Increased serum levels of TP, PLA2 and histamine was showed in sensitized guinea pigs in this study. Previous studies also showed increased serum levels of total protein (Qureshi et al., 2009 ▶), PLA2 (Vadas and Pruzanski, 1986 ▶) and hitamine (Busse and Swenson, 1989 ▶) in asthmatic patients and animals which confirm the sensitization (induction of animal model of asthma) in the present study.

The two higher concentrations of carvacrol led to reduction in serum levels of TP, PLA2 and histamine in sensitized animals.

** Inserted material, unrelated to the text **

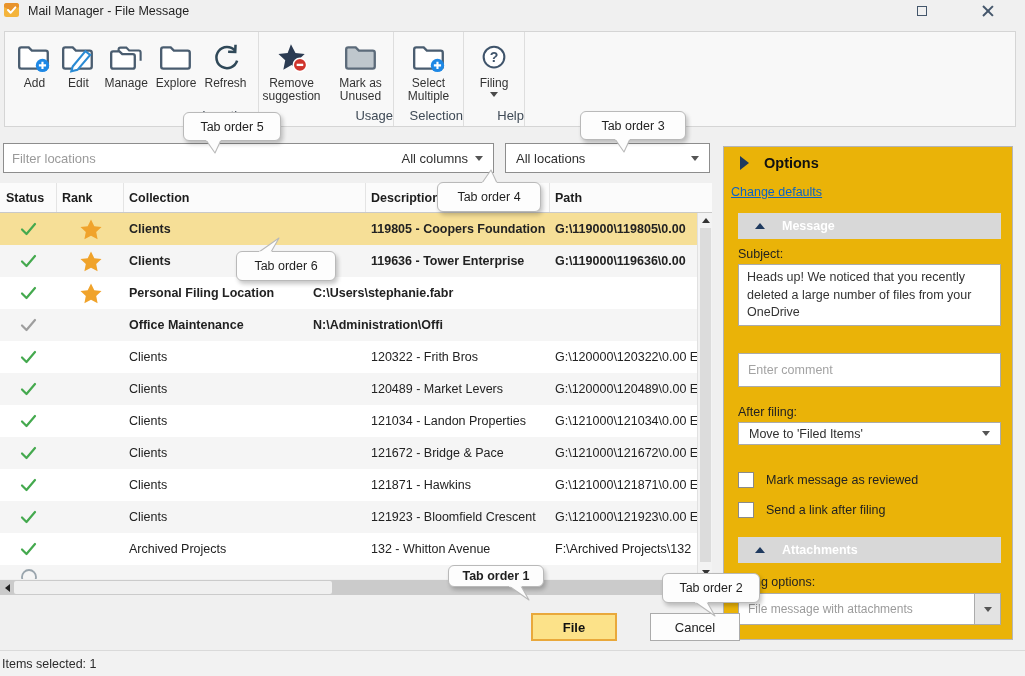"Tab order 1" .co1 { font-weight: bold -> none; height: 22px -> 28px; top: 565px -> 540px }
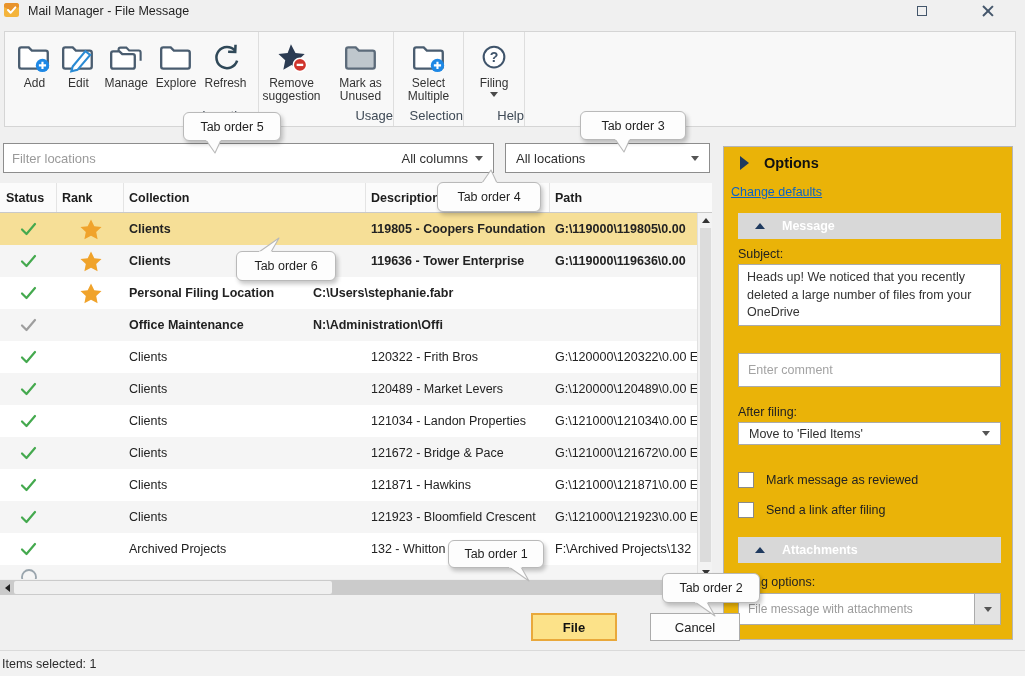"File message with attachments" .filing-select .val { font-size: 12px -> 15px }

However, dexamethasone treatment did not affect serum level of TP and histamine and only caused significant reduction in PLA2 level. Airway inflammation is the most important feature of asthma (Busse et al., 1995 ▶). Therefore, in asthma-therapy we should focus on reducing airway inflammation.

The results of the present study showed that carvacrol prevents the increase in serum levels of TP, PLA2 and histamine in sensitized guinea pigs. However, dexamethasone treatment only affects serum level of PLA2 in sensitized guinea pigs. These results indicate that carvacrol have a therapeutic effect on inflammatory markers in sensitized animals which is more potent, more specific and thus different from the effect of dexamethasone. Therefore, the results of the present study showed that in inflammatory disorders such as asthma, carvacrol may have even more therapeutic values compared to dexamethasone. In fact, anti-inflammatory and anti-oxidant effects of carvacrol were previously shown (Hotta et al., 2010 ▶; Landa et al., 2009 ▶) which are consistent with the results of the present study.

The results also showed that the effect of carvacrol on serum levels of TP, PLA2 and histamine was almost concentration-dependent. The greater effect of higher concentrations of carvacrol on serum levels of TP and histamine compared to dexamethasone suggests that the effect of carvacrol is greater than dexamethasone on most inflammatory markers in sensitized guinea pigs at used concentrations.

A potent relaxant effect of the extract of a plant containing carvacrol (Thymus vulgaris) (Boskabady et al., 2006 ▶) and carvacrol itself (Boskabady and Jandaghi., 2003 ▶) on tracheal chains, stimulatory effect of Z. multiflora (another plant containing carvacrol) and carvacrol on ß2-adrnoceptors (Boskabady et al., 2011a ▶) and their inhibitory effect on histamine (H1) receptors (Boskabady et al., 2012a ▶) were previously shown. The inhibitory effect of carvacrol (Boskabady et al., 2011b) and the extract of Z. multiflora (Boskabady et al., 2012b ▶; Jafari et al., 2011 ▶) on muscarinic receptors of tracheal smooth muscle were also demonstrated. The present study also showed preventive effect on inflammatory markers in sensitized animals. Therefore, the results of the present study as well as previous studies suggest that carvacrol may have therapeutic effect on asthma by both bronchodilation as a relieving drug and anti–inflammatory effect as a preventive drug. The effects of other natural products on lung inflammation and tracheal responsiveness were shown using similar methods which support the findings of the present study (Boskabady and Ziaei, 2003 ▶; Vosooghi et al., 2013 ▶). However, more studies on the effect of carvacrol on asthmatic patients are needed to confirm this suggestion.

In conclusion, reduction effect of carvacrol on serum levels of TP, PLA2 and histamine in sensitized guinea pigs we indicated. The effect of carvacrol was more specific compared to dexamethasone because dexamethasone treatment only affected PLA2 level in sensitized animals. Therefore, the results suggest that the effect of carvacrol is greater than dexamethasone on inflammatory markers in sensitized guinea pigs at used concentrations.